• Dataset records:
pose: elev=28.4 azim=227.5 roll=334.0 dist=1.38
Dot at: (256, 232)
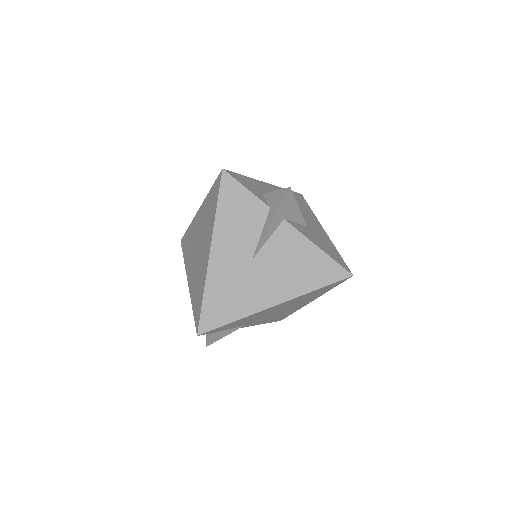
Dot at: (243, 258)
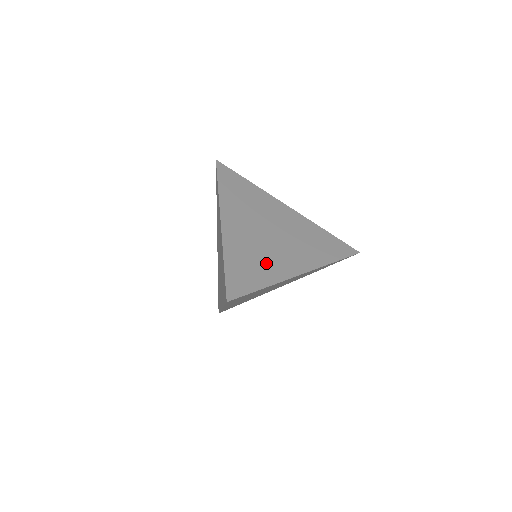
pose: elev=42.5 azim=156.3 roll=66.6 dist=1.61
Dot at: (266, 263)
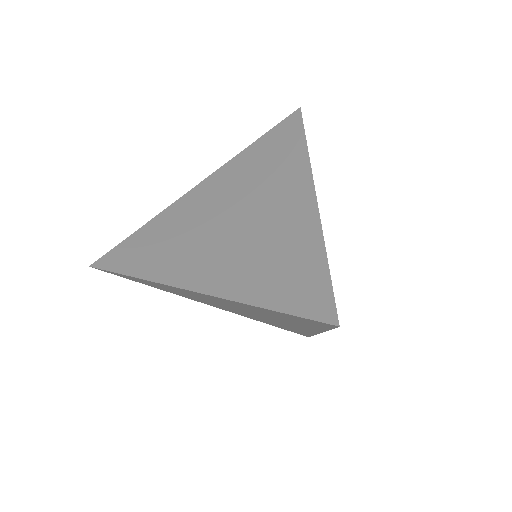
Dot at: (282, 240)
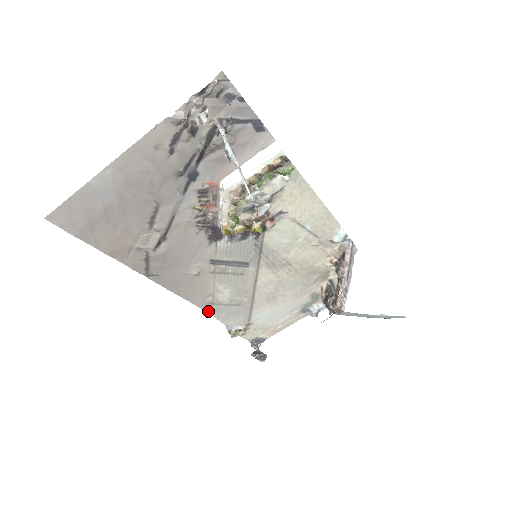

---

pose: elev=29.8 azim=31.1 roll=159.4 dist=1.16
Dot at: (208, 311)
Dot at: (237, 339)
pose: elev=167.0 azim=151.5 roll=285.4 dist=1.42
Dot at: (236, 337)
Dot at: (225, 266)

• Required task:
Reproduce the listing verbatim from the line containing "pose: elev=29.8 azim=31.1" through the line containing "Dot at: (225, 266)", both lines included.

• Answer for the task:
pose: elev=29.8 azim=31.1 roll=159.4 dist=1.16
Dot at: (208, 311)
Dot at: (237, 339)
pose: elev=167.0 azim=151.5 roll=285.4 dist=1.42
Dot at: (236, 337)
Dot at: (225, 266)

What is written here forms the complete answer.